I would be interested in knowing if this ad-hoc modelling approach is any different to the causal modelling the Pearl is arguing for, or if Causal modelling is more necessary when you have more complicated causal relationships than a single intervention.
I saw an ML presentation a few months ago, on training a decision tree to do the same thing as a neural net, so we can understand what the neural net was doing.
They used this on a neural net trying to diagnose people with diabetes. It showed that having any other diagnosis would increase its probability of diagnosing them with diabetes. Why? Because it meant they're more likely to have gone to the doctor to get diagnosed. (Along with detecting general health indicators that weren't screened out.)
You can try to partition your data into intervention/non-intervention, or do something else to try to stop your model from detecting spurious correlations. Causal models makes this more formal and tells you which things you should include/exclude, gives you formulas for adjusting them out, and how much bias you introduce by failing to do so.
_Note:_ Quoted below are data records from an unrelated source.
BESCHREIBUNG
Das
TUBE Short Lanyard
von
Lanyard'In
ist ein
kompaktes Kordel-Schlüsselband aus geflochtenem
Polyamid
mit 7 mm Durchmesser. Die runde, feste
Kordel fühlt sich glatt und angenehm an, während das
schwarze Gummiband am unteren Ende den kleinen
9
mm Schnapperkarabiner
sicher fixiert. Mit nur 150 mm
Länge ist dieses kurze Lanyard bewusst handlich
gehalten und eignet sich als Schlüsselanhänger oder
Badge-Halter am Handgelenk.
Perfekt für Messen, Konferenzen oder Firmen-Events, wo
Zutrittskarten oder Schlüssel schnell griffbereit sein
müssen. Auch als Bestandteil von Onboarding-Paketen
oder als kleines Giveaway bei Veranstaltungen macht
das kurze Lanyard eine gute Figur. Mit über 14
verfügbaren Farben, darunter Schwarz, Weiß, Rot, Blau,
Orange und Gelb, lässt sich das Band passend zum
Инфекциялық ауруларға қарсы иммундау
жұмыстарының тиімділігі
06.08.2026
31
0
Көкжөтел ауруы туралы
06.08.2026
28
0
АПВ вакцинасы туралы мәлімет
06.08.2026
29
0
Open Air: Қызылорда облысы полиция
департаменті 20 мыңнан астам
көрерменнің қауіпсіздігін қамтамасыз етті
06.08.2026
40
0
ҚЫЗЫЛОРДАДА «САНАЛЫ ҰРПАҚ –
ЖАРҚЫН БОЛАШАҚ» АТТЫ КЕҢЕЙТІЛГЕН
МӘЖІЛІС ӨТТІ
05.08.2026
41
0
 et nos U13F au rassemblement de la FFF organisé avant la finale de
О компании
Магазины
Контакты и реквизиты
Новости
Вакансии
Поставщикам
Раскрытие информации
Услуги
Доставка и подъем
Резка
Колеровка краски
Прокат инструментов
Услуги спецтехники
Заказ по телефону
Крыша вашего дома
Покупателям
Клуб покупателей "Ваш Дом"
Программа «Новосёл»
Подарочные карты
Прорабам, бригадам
The theory of causal inference is also immune to distributional shift, and serves as a nice guidance for what actual systems should do (usually: failing to return an answer).
(Yes, I've fully drunk the Pearl Kool-Ade.)
Maybe it can, but isn't Bayesian stuff really costly most of the time?
RL is for training system parameters based on positive or negative reinforcement from a critic. RL is based on a Markov decision process. RL has policy search idea but that is separate from economic policy evaluation.